Migration Alert: Pacific Northwest Hunters Find Success Late, Look to Finish Strong

January 21, 2022 – Pacific Northwest

© Michael Furtman

A fortuitous freeze across Prairie Canada brought exponential improvements to slow duck seasons across the Pacific Northwest as birds piled out of Canada in mid-December and swarmed across Idaho, Washington, and Oregon.

After a frustrating here-today-gone-tomorrow show through November and early December, the cold snap was more than welcome in all three states. Overall, despite the sluggish start, hunting wasn't all that bad or unusually slow, and the prediction of largely adult birds in several populations, especially mallards, rang true.

“It wasn't one of the worst seasons,” concludes Chris Bonsignore, DU manager of conservation programs in Washington. “The second half of the season was good, unlike last year, when birds went right over the top of us.”

Bonsignore also notes the better success of seasoned hunters, many of them retirees who used their time to scout as birds moved from one location to the next.

Waterfowlers will need their wits about them to cope with a sunny, balmy forecast until most of the seasons end Jan. 28 in Idaho and Jan. 30 in Washington and Oregon. “There are still birds around,” Bonsignore observes, “but very few dumb ones.”


Matt Wilson, statewide waterfowl specialist for the Washington Department of Fish and Wildlife, agreed that the early days were far from red hot, with fewer local birds produced and the bulk of the flyway lingering in warm Prairie Canada. “It was tough everywhere,” he says.

However, the December freeze brought birds flooding into the state, conveniently coinciding with the arrival of heavy rains that provided plenty of roosting and feeding.

The Skagit Valley in the north Puget Sound has “mallards and teal everywhere,” Wilson reports. South to Nisqually isn't quite as enticing, although hunters around the sound enjoyed a moderate season.

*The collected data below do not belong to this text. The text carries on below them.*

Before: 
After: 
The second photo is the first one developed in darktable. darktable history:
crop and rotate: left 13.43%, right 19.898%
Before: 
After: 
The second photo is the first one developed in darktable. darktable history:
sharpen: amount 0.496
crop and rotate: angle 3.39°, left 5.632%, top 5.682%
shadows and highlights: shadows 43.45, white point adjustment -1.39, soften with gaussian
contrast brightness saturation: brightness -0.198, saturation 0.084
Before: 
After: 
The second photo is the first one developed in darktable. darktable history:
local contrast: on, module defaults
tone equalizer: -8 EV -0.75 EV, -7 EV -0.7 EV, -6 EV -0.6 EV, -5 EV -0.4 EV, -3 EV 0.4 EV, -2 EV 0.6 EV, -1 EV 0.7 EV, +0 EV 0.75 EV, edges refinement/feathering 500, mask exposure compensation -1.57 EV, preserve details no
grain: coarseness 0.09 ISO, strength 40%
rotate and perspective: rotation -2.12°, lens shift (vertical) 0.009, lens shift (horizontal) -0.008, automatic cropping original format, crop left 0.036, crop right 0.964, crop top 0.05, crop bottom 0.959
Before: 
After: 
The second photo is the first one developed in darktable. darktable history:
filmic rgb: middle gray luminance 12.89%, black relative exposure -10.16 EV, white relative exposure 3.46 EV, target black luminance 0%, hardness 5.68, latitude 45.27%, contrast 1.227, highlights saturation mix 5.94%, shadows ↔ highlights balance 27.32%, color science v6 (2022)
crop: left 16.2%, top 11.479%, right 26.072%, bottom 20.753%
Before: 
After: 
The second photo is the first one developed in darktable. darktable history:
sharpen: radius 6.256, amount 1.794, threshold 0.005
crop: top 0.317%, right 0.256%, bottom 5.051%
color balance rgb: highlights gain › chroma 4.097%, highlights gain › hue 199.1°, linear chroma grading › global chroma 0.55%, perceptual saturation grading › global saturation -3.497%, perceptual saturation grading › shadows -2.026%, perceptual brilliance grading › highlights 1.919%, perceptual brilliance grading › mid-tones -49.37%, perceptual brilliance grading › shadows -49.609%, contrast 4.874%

There are mixed reports from the lower Columbia River, with relatively slow hunting reported close to Astoria.

A high note was the state's first coastal brant hunt, with good opening day success on an expanding population of brant in Pacific County (Willapa Bay) that will extend for several days through January 30.

Hunters at Ridgefield National Wildlife Refuge near Vancouver are having an typical year with an average of nearly two birds per hunter. In the upper Columbia Basin, many ducks have either moved south or remain in the Tri-Cities area, resulting in slower going from Yakima to Moses Lake. Wilson reports that Canada geese and some snow geese are thick across the Yakima Valley south to Prosser.


Mark Nebeker, manager of the popular Sauvie Island Wildlife Area, near Portland, says he’s “smiling from ear to ear.” That’s because he's sitting on what may be Oregon's hottest hunting of the season.

Nebeker and his staff are looking at a season average of 2.4 birds per hunter and probably the first 20,000-plus duck harvest the area has recorded in more than a decade. And he's puzzled because neither he, his staff, nor biologists have any idea why it happened.

“There's something weird going on this year,” Nebeker says. “A lot of it has to do with the quality of our hunters. On some days, the crowd consisted of old hunters who knew the area and how to work the system. But even on jam-packed days, the averages were up. “I'll take it. We deserved a good season.”

Mike Edwards, a regular at both Sauvie and the lower Columbia, says hunting in the Astoria area up to Knappa has been much slower.

Across the Willamette Valley, Kelly Warren, DU's western Oregon biologist, reports slower hunting in the south valley, with hunting success “hit or miss; they're here one day, gone the next. It's been an odd year across the board. We had cold, then snow, then a flood. Ducks never seemed to get their bearings.”

He describes the lingering adult mallards as, “awful! They circle around at 60 yards and then take off. It's interesting to see.”

Brandon Reishus, waterfowl coordinator for the Oregon Department of Fish and Wildlife, believes there's enough water to entice birds to stay. “The cold snap moved some birds around in late December, but if you're willing to work for it, there are birds to be had,” he advises.


Like everywhere else, Idaho hunters experienced ups and downs from the beginning of the season. Local production was a bit better than elsewhere across the region, so it held hunters’ attentions until the freeze hit up north.

“It depends on who you ask,” notes Jeff Knetter, upland game and migratory bird coordinator for the Idaho Department of Fish and Game. “We had a pretty mild stretch, then a cold snap, and things picked up in late December and early January. Prior to that it was pretty spotty.”

Early hunting was slow in the panhandle, but as usual was OK along the Snake River Valley. Knetter notes that there are still birds around and suggests sticking to the river. “There are fair numbers of geese,” he says.

Chris Colson, DU's biologist in Boise, reports southwest Idaho hunting was average, but that “we have been under a pretty steady inversion since the Christmas storms came through, so everything has been regularly frozen. I suspect that has pushed all of the birds south. Our neighborhood mallards and geese are few and far between.”